Yılbaşı Kutlamalarının Dini Perspektiflere Göre Derinlemesine Analizi
Yılbaşı kutlamaları, dünya genelinde farklı kültürlerde coşkuyla karşılanan, ancak Hristiyanlık, Musevilik ve İslam gibi büyük dinlerde farklı birer perspektife sahip olan bir etkinliktir. Bu yazımda, yılbaşı kutlamalarının Hristiyanlık, Musevilik ve İslam açısından ele alacağım. İşte yılbaşının her din açısından derinlemesine bir değerlendirmesi:
Hristiyanlık Perspektifi
Hristiyanlıkta, yılbaşı doğrudan İncil’de yer almasa da, özellikle Batı Hristiyanlığı’nda 25 Aralık, İsa’nın doğuşunu anma amacıyla özel bir anlam taşır. Noel, bu kutlamaların Hristiyan dünyasında derin bir geleneksel yeri olduğunu gösterir. Ancak, Ortodoks Hristiyanlık’ta Noel, Julian takvimine göre kutlandığından, bu tarihle Yılbaşı farklı günlerde gerçekleşir.

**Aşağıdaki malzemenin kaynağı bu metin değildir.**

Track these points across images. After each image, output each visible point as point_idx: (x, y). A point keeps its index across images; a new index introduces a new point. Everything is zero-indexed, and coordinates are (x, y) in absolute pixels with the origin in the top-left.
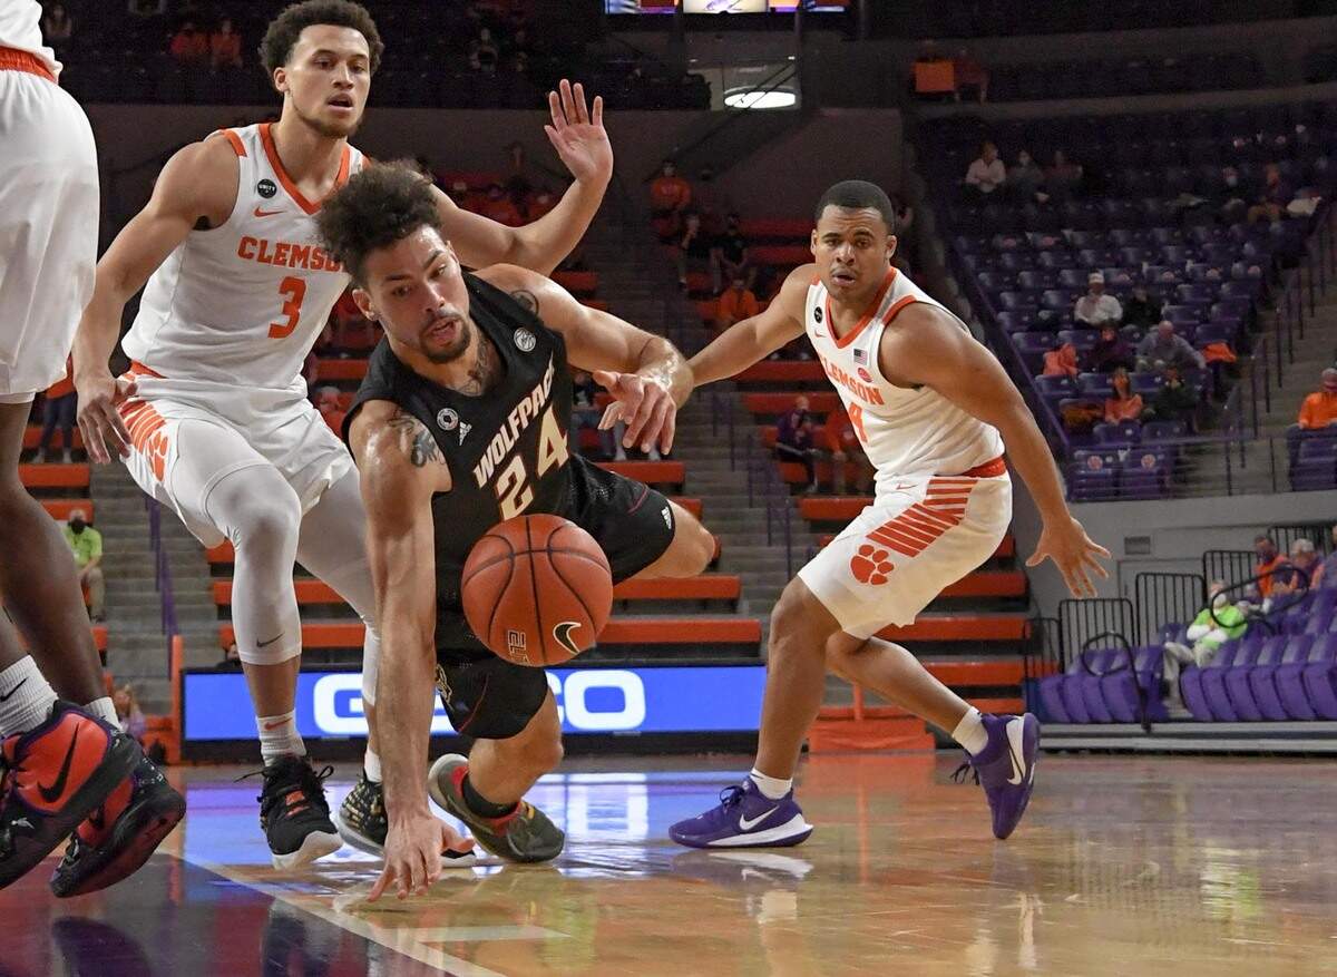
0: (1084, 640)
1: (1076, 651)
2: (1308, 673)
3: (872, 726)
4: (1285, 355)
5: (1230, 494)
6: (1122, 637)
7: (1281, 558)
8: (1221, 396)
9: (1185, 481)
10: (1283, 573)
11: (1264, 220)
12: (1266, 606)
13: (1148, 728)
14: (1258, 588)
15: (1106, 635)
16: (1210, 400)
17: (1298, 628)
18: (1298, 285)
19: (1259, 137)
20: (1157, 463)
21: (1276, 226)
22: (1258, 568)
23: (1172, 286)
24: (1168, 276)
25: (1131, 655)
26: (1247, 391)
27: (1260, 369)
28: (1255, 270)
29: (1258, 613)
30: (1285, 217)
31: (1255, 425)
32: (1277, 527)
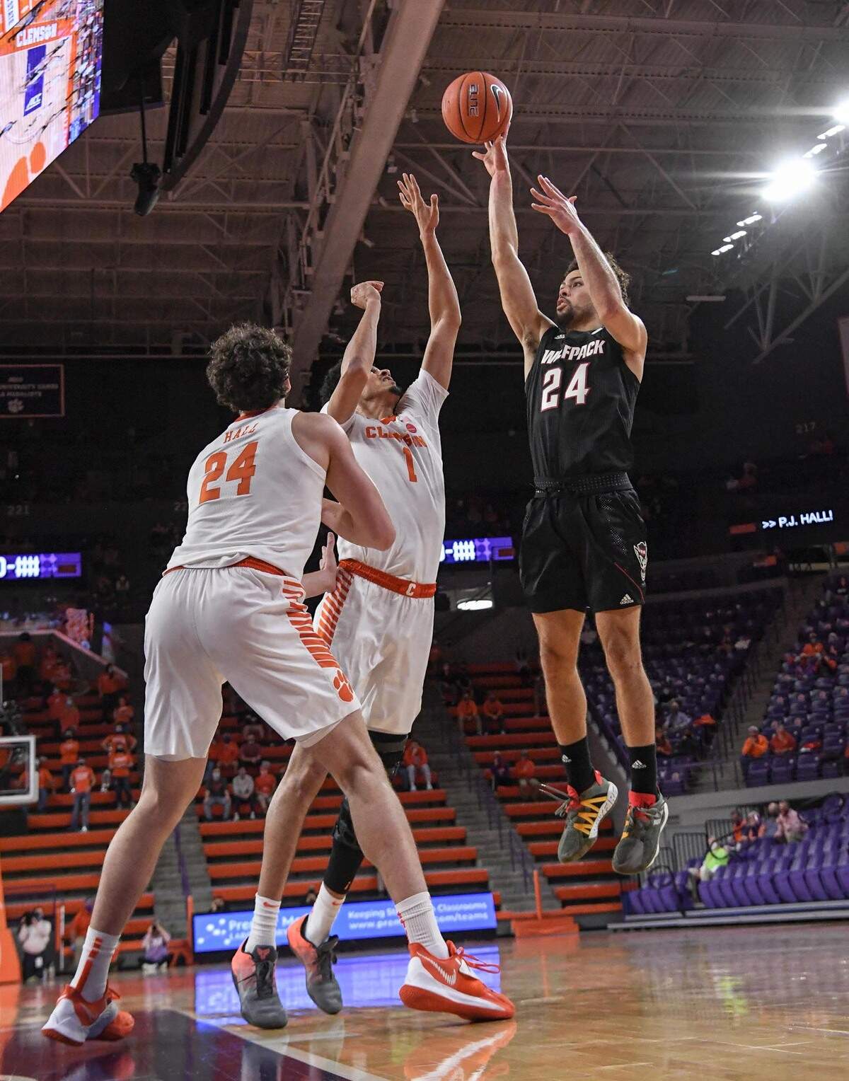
2: (760, 880)
3: (547, 921)
4: (739, 719)
5: (717, 791)
7: (744, 822)
9: (696, 785)
11: (724, 652)
12: (738, 846)
13: (683, 913)
14: (734, 838)
15: (660, 867)
16: (704, 744)
17: (754, 857)
18: (743, 684)
19: (719, 611)
20: (680, 777)
21: (730, 655)
22: (733, 828)
23: (681, 688)
24: (680, 682)
25: (673, 876)
26: (721, 738)
27: (727, 727)
28: (721, 678)
29: (735, 851)
30: (734, 650)
31: (727, 756)
32: (741, 806)
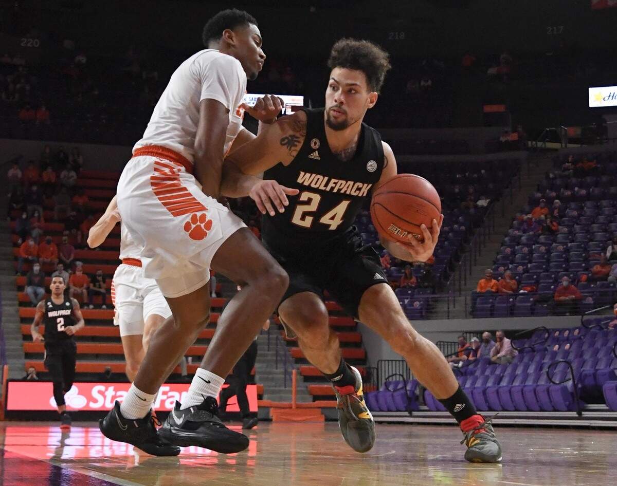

Bu arada Noel, Latince “natalis” kelimesinden türetilmiştir ve “doğum” anlamına gelir. Bu terim, Hristiyanlık geleneğinde İsa’nın doğumunu kutlamak için kullanılır. Noel, genellikle 25 Aralık’ta kutlanır, ancak bu tarih İsa’nın doğum tarihi olup olmadığı konusunda kesin bir bilgi bulunmamaktadır.
“Julian” terimi ise Jülyen takvimine atıfta bulunur. Jülyen takvimi, Jül Sezar tarafından M.Ö. 45 yılında Roma İmparatorluğu’nda kabul edilen bir takvim sistemidir. Bu takvimde, yıl 365.25 gün olarak kabul edilmiş ve her dört yılda bir arta kalan 0.25 günü telafi etmek için şöyle bir kural uygulanmıştır: Şubat ayına bir gün eklenmiştir (artık gün). Ancak, bu ekstra gün, yıllar boyunca gerçek astronomik yılın biraz fazla olduğu gerçeğiyle zamanla takvimin gerisine düşmüştür.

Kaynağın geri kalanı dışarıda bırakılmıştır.